* **DONNÉES FOURNIES**:
/---

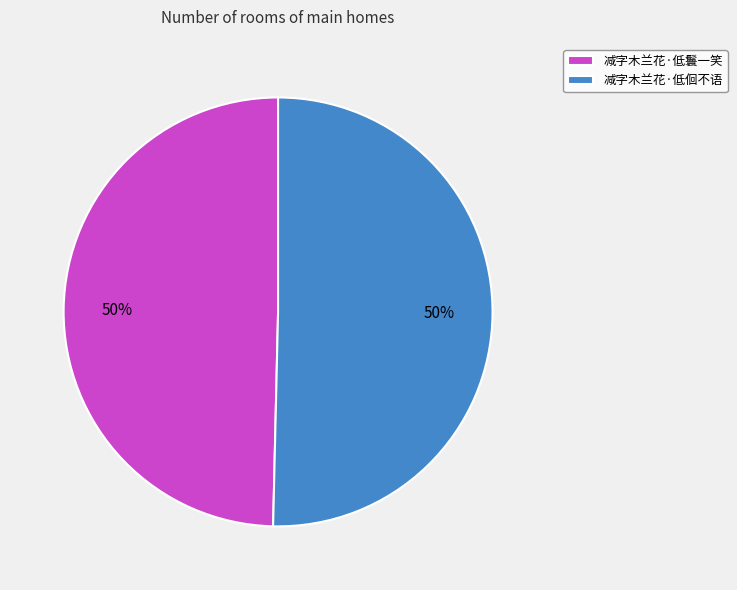

Count the number of slices in the pie.

2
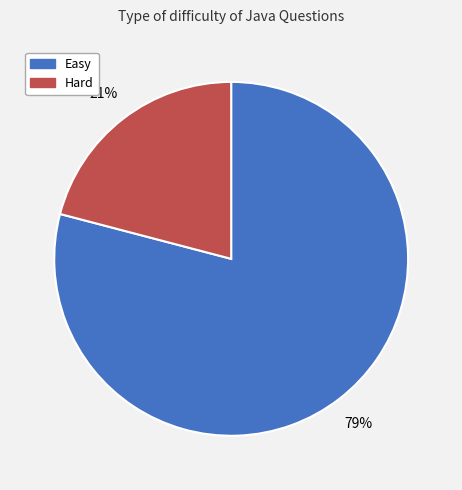

Count the number of slices in the pie.

2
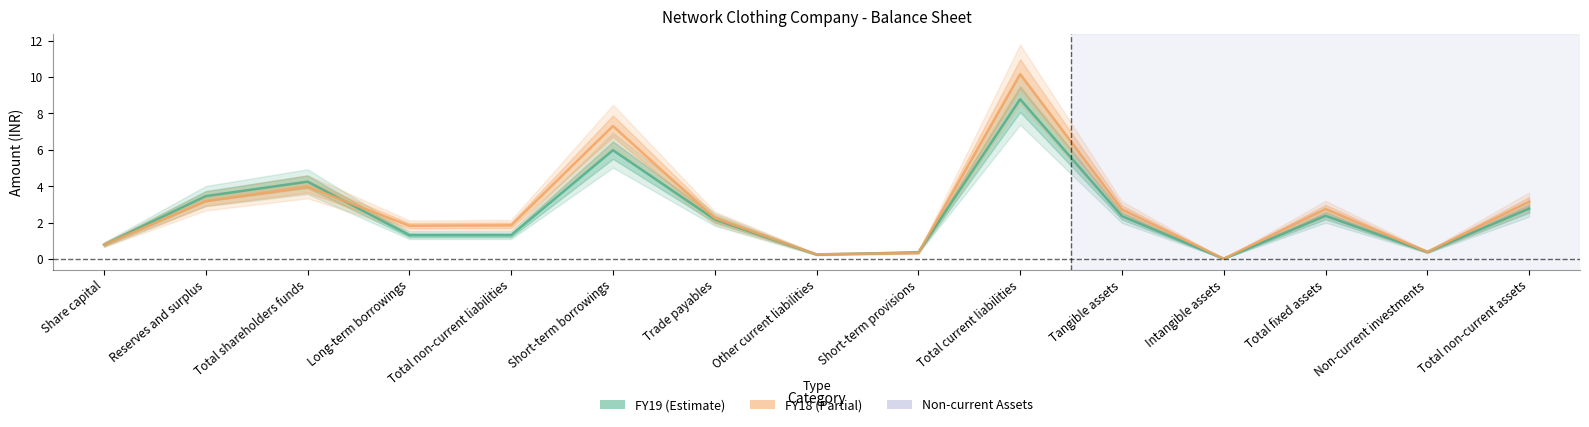

What is the sum of all FY19 values?

36.6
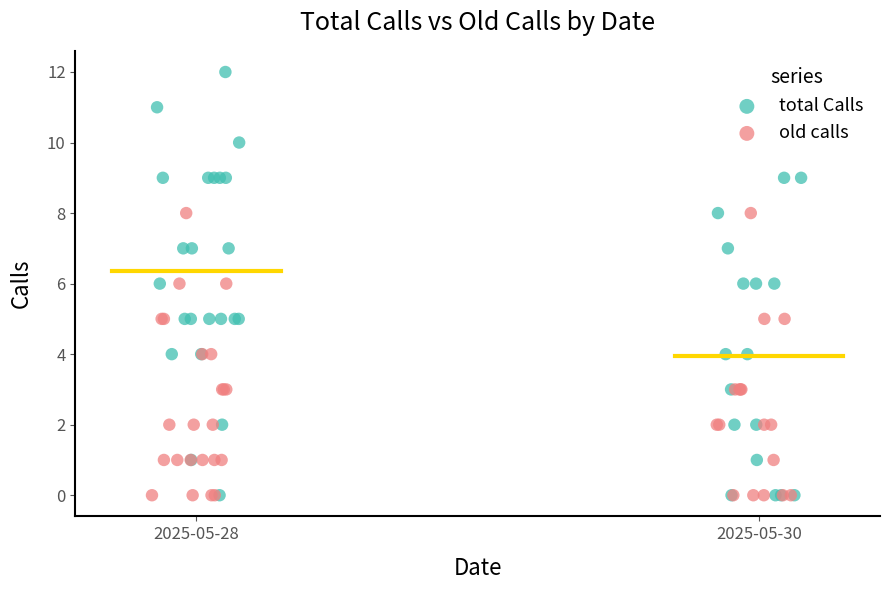

Which series has the largest Y range (max minus min)?

total Calls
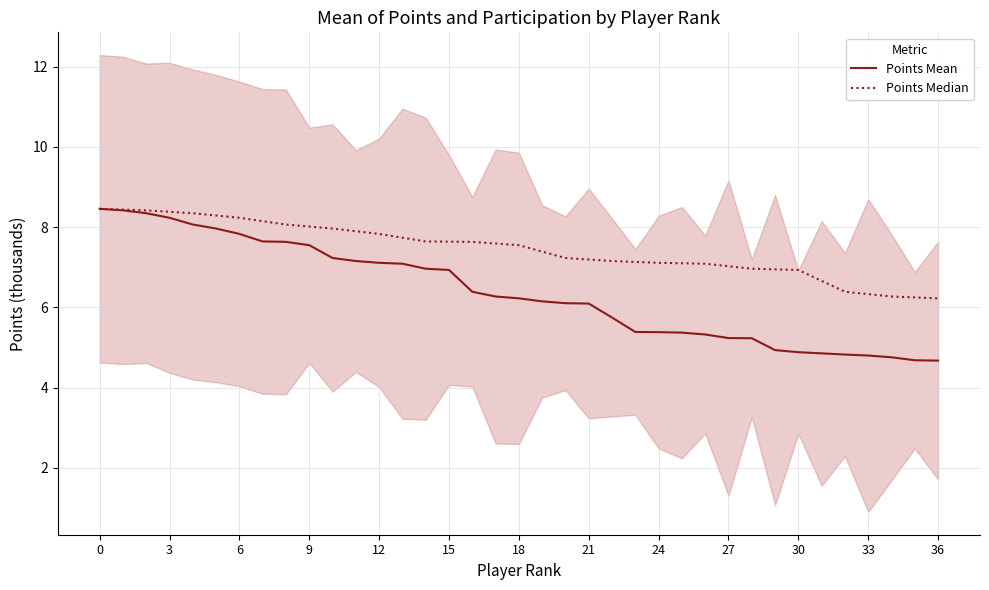

The Points Median series shows 7.7 at 13. True or false?

True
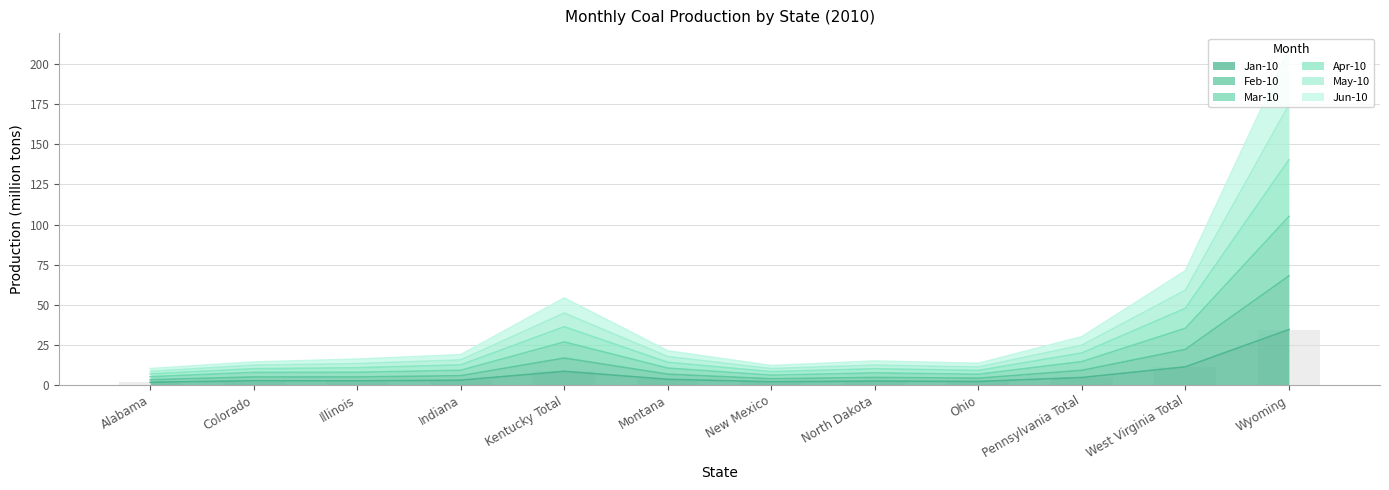

Which label corresponds to the smallest value in the chart?

Alabama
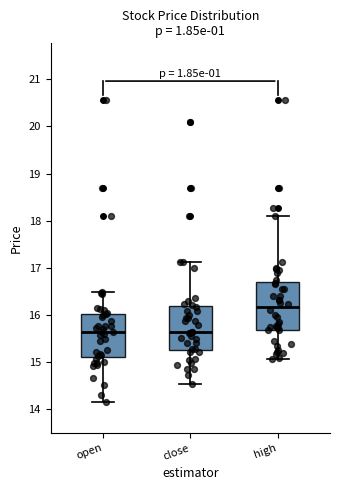

Reading left to right, transcribe this box plot: for each box, give where its median line is, the range the box spans, and where its two whiskers end, as read against the y-axis. The values are not printed on the chart, so give them approximately, as read against the axis.

open: median 15.6, box 15.1 to 16.0, whiskers 14.2 to 16.5
close: median 15.7, box 15.3 to 16.2, whiskers 14.5 to 17.1
high: median 16.2, box 15.7 to 16.7, whiskers 15.1 to 18.1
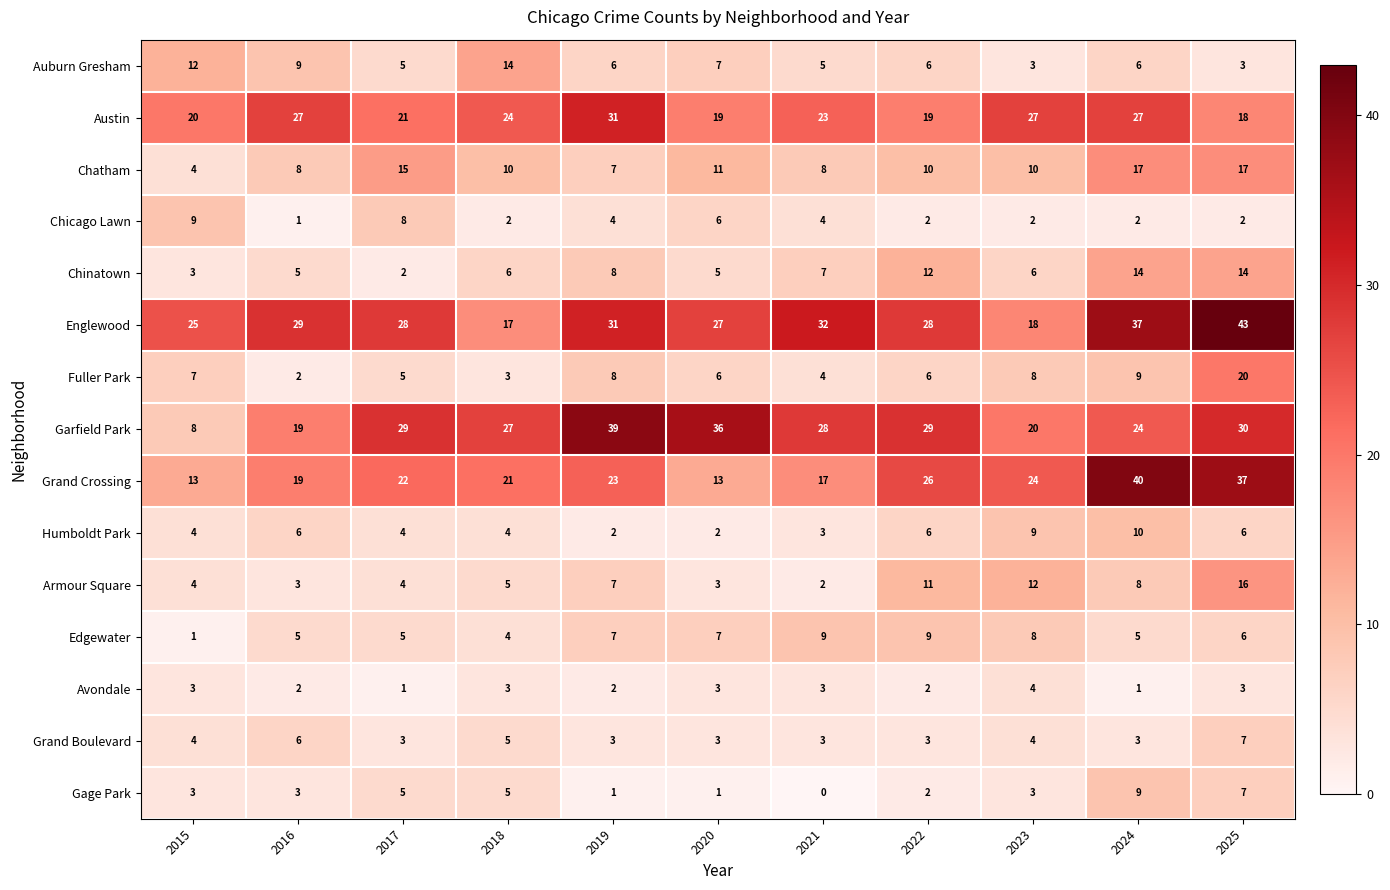

What is the difference between the maximum and second lowest values in the Armour Square series?

13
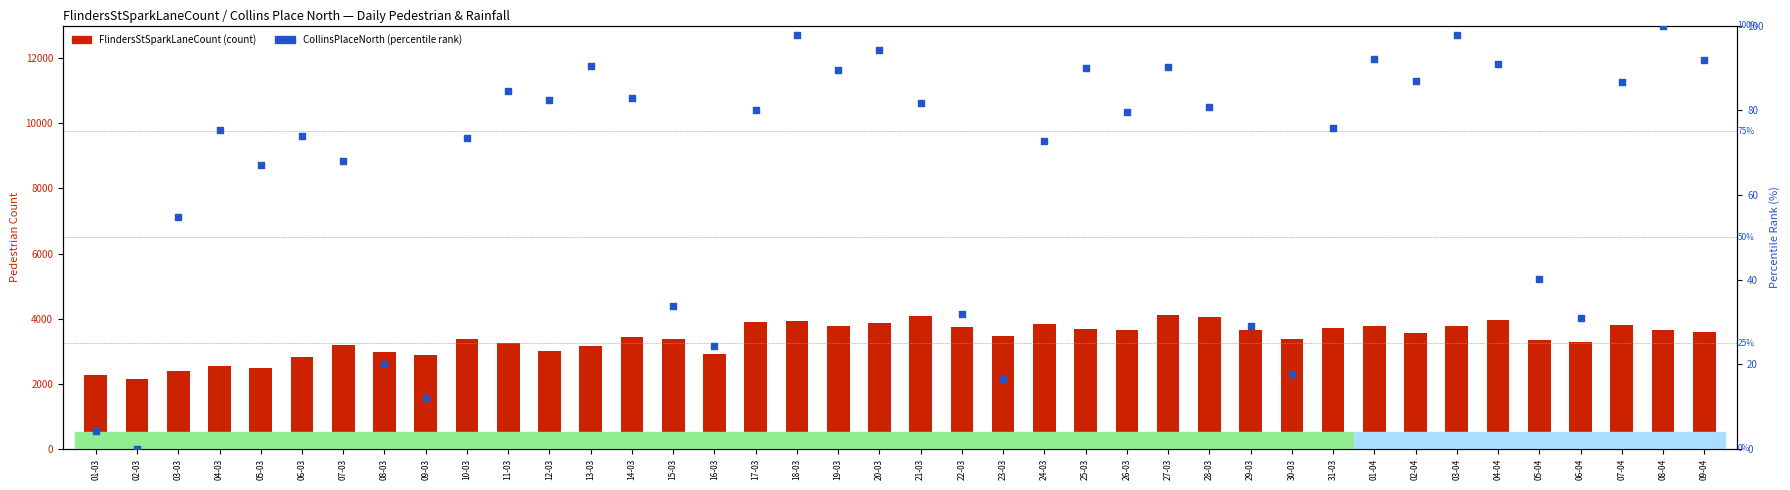

Which series contains the highest Y value?

FlindersStSparkLaneCount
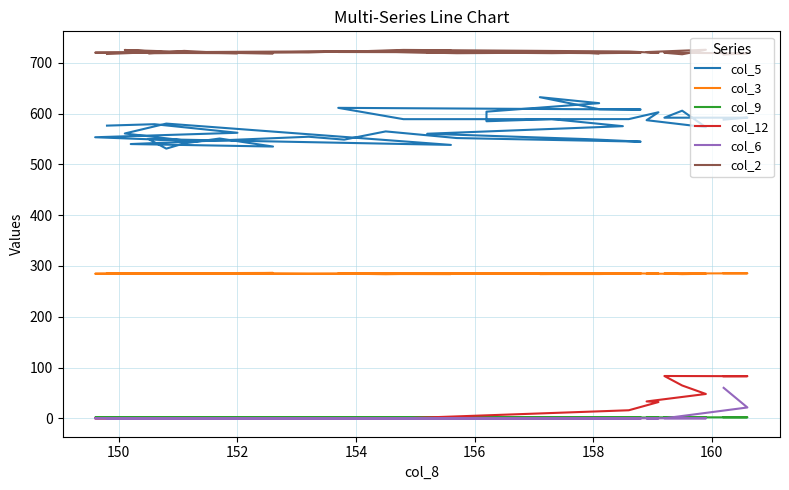

At how many categories does at least one series exceed 123?

40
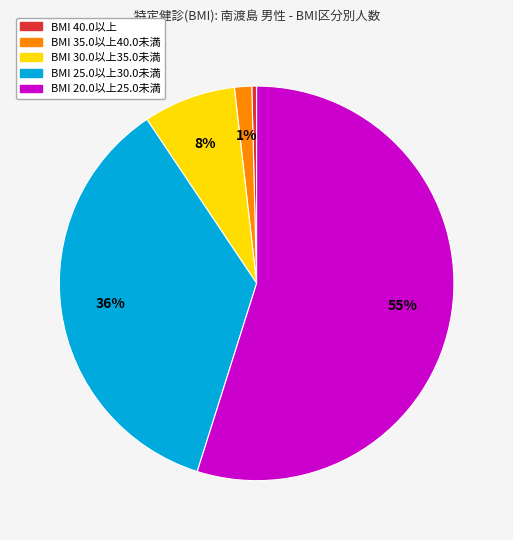

Is there a majority slice in this chart?

Yes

\---

* **TRAVAIL DEMANDÉ**:
Pouvez-vous réécrire tout ce qui va de la ligne contenant « open: median 15.6, box » jusqu'à la fin des rangées, en remplaçant « whiskers » par « moustaches » sans rien modifier d'autre ? Laissez les images de côté dans votre réponse.

* **SOLUTION RÉDIGÉE**:
open: median 15.6, box 15.1 to 16.0, moustaches 14.2 to 16.5
close: median 15.7, box 15.3 to 16.2, moustaches 14.5 to 17.1
high: median 16.2, box 15.7 to 16.7, moustaches 15.1 to 18.1

What is the difference between the maximum and second lowest values in the Armour Square series?

13

Which series contains the highest Y value?

FlindersStSparkLaneCount

At how many categories does at least one series exceed 123?

40

Is there a majority slice in this chart?

Yes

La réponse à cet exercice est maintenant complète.